On the Limitations of Large Language Models (LLMs): False Attribution
This work addresses a specific limitation in LLMs for NLP researchers, focusing on false attribution in author prediction tasks, but it is incremental as it builds on existing evaluation methods with a new metric.
The paper tackles the problem of false attribution in large language models (LLMs) by introducing a new hallucination metric called Simple Hallucination Index (SHI) and evaluating three open SOTA LLMs on author attribution for text chunks, finding that Mixtral 8x7B has the highest accuracy but suffers from high hallucinations up to SHI 0.87 for some books.
In this work, we introduce a new hallucination metric - Simple Hallucination Index (SHI) and provide insight into one important limitation of the parametric knowledge of large language models (LLMs), i.e. false attribution. The task of automatic author attribution for relatively small chunks of text is an important NLP task but can be challenging.
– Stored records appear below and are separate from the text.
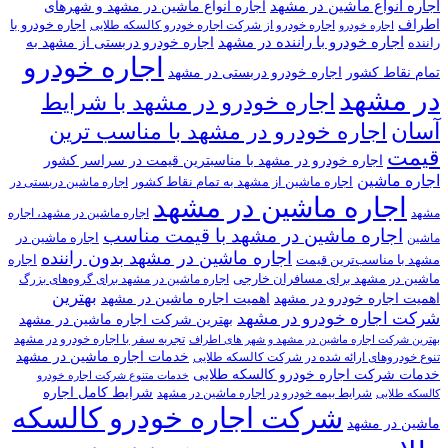
اجاره انواع ماشین در مشهد
اجاره انواع ماشین در مشهد و شهرهای
اطراف
اجاره خودرو با
اجاره خودرو از شرکت اجاره خودرو کالسکه طلایی
اجاره خودرو
اجاره خودرو با راننده در مشهد
اجاره خودرو دربستی از مشهد به
راننده
اجاره خودرو
تمام نقاط کشور
اجاره خودرو دربستی در مشهد
در مشهد
اجاره خودرو در مشهد با شرایط
آسان
اجاره خودرو در مشهد با مناسب ترین
قیمت
اجاره خودرو در مشهد با مناسبترین قیمت در سراسر کشور
اجاره ماشین
اجاره ماشین از مشهد به تمام نقاط کشور
اجاره ماشین دربستی در
اجاره ماشین در مشهد
مشهد
اجاره ماشین در مشهد، اجاره
اجاره ماشین در مشهد با قیمت مناسب
اجاره ماشین در
ماشین
اجاره ماشین در مشهد بدون راننده
مشهد با مناسب‌ترین قیمت
اجاره
ماشین در مشهد برای مسافران خارجی
اجاره ماشین در مشهد برای گروه‌های بزرگ
بهترین
اهمیت اجاره خودرو در مشهد
اهمیت اجاره ماشین در مشهد
شرکت اجاره خودرو در مشهد
بهترین شرکت اجاره ماشین در مشهد
تجربه سفر با اجاره خودرو در مشهد
بهترین شرکت اجاره ماشین در مشهد و شهر های اطراف
خدمات اجاره ماشین در مشهد
تنوع خودروهای ارائه شده در شرکت کالسکه طلایی
خدمات شرکت اجاره خودرو کالسکه طلایی
خدمات متنوع شرکت اجاره خودرو
شرایط کامل اجاره
شرایط بیمه خودرو در اجاره ماشین در مشهد
کالسکه طلایی
شرکت اجاره خودرو کالسکه
ماشین در مشهد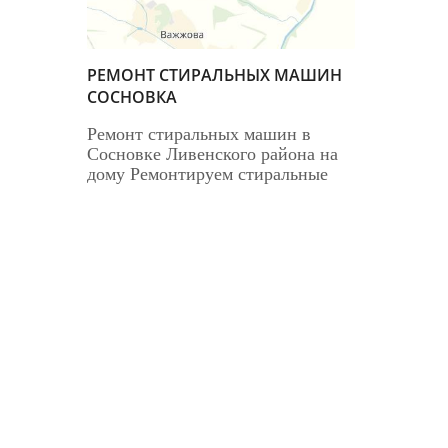
РЕМОНТ СТИРАЛЬНЫХ МАШИН
СОСНОВКА
Ремонт стиральных машин в
Сосновке Ливенского района на
дому Ремонтируем стиральные
машины без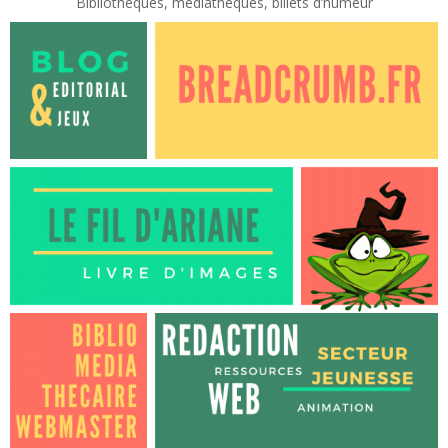
Bibliothèques, médiathèques, billets d’humeur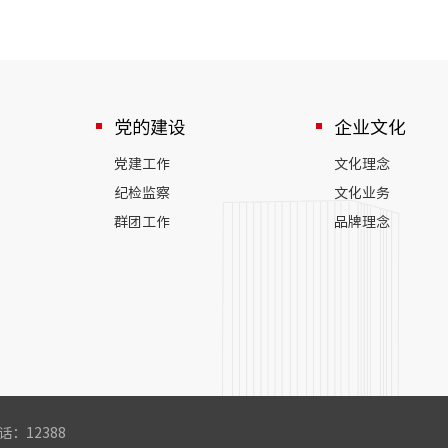
党的建设
企业文化
党建工作
文化理念
纪检监察
文化业务
群团工作
品牌理念
：12388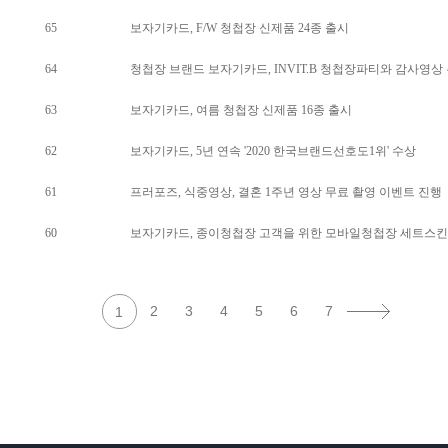
65
보자기카드, F/W 청첩장 신제품 24종 출시
64
청첩장 브랜드 보자기카드, INVIT.B 청첩장파티와 감사영상
63
보자기카드, 여름 청첩장 신제품 16종 출시
62
보자기카드, 5년 연속 '2020 한국브랜드선호도1위' 수상
61
프러포즈, 식중영상, 결혼 1주년 영상 무료 촬영 이벤트 진행
60
보자기카드, 종이청첩장 고객을 위한 모바일청첩장 세트스킨 
2
3
4
5
6
7
1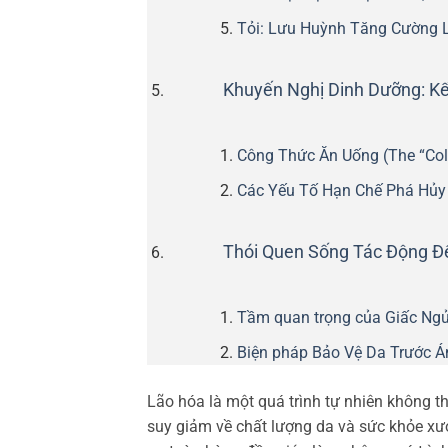
Tỏi: Lưu Huỳnh Tăng Cường L
Khuyến Nghị Dinh Dưỡng: Kế
Công Thức Ăn Uống (The “Coll
Các Yếu Tố Hạn Chế Phá Hủy C
Thói Quen Sống Tác Động Đ
Tầm quan trọng của Giấc Ngủ
Biện pháp Bảo Vệ Da Trước Á
Lão hóa là một quá trình tự nhiên không th
suy giảm về chất lượng da và sức khỏe x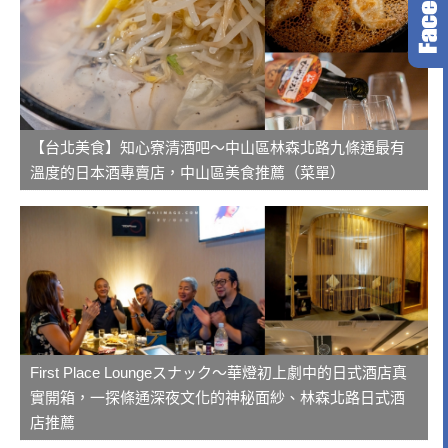
【台北美食】知心寮清酒吧～中山區林森北路九條通最有
溫度的日本酒專賣店，中山區美食推薦（菜單）
First Place Loungeスナック～華燈初上劇中的日式酒店真
實開箱，一探條通深夜文化的神秘面紗、林森北路日式酒
店推薦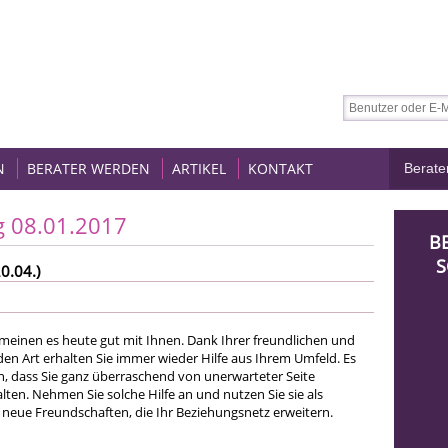
N
BERATER WERDEN
ARTIKEL
KONTAKT
g 08.01.2017
B
S
0.04.)
einen es heute gut mit Ihnen. Dank Ihrer freundlichen und
 Art erhalten Sie immer wieder Hilfe aus Ihrem Umfeld. Es
n, dass Sie ganz überraschend von unerwarteter Seite
ten. Nehmen Sie solche Hilfe an und nutzen Sie sie als
neue Freundschaften, die Ihr Beziehungsnetz erweitern.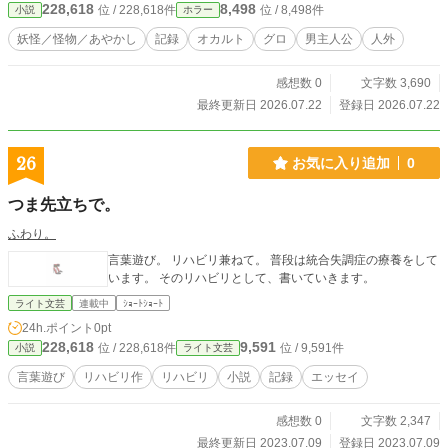
228,618
8,498
位 / 228,618件
位 / 8,498件
小説
ホラー
妖怪／怪物／あやかし
記録
オカルト
グロ
男主人公
人外
感想数 0
文字数 3,690
最終更新日 2026.07.22
登録日 2026.07.22
26
お気に入り追加
0
つま先立ちで。
ふわり。
言葉遊び。 リハビリ兼ねて。 普段は統合失調症の療養をして
います。 そのリハビリとして、書いていきます。
ライト文芸
連載中
ｼｮｰﾄｼｮｰﾄ
24h.ポイント
0pt
228,618
9,591
位 / 228,618件
位 / 9,591件
小説
ライト文芸
言葉遊び
リハビリ作
リハビリ
小説
記録
エッセイ
感想数 0
文字数 2,347
最終更新日 2023.07.09
登録日 2023.07.09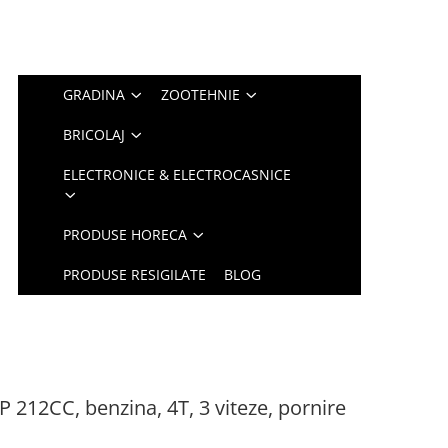
GRADINA
ZOOTEHNIE
BRICOLAJ
ELECTRONICE & ELECTROCASNICE
PRODUSE HORECA
PRODUSE RESIGILATE
BLOG
 212CC, benzina, 4T, 3 viteze, pornire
We empirically evaluate the power of 3 open SotA LLMs in zero-shot setting (Gemma-7B, Mixtral 8x7B, and LLaMA-2-13B). We acquired the top 10 most popular books of a month, according to Project Gutenberg, divided each one into equal chunks of 400 words, and prompted each LLM to predict the author. We then randomly sampled 162 chunks per book for human evaluation, based on the error margin of 7% and a confidence level of 95%. The average results show that Mixtral 8x7B has the highest prediction accuracy, the lowest SHI, and a Pearson's correlation (r) of 0.724, 0.263, and -0.9996, respectively, followed by LLaMA-2-13B and Gemma-7B. However, Mixtral 8x7B suffers from high hallucinations for 3 books, rising as high as a SHI of 0.87 (in the range 0-1, where 1 is the worst). The strong negative correlation of accuracy and SHI, given by r, demonstrates the fidelity of the new hallucination metric, which may generalize to other tasks. We also show that prediction accuracies correlate positively with the frequencies of Wikipedia instances of the book titles instead of the downloads and we perform error analyses of predictions. We publicly release the annotated chunks of data and our codes to aid the reproducibility and evaluation of other models.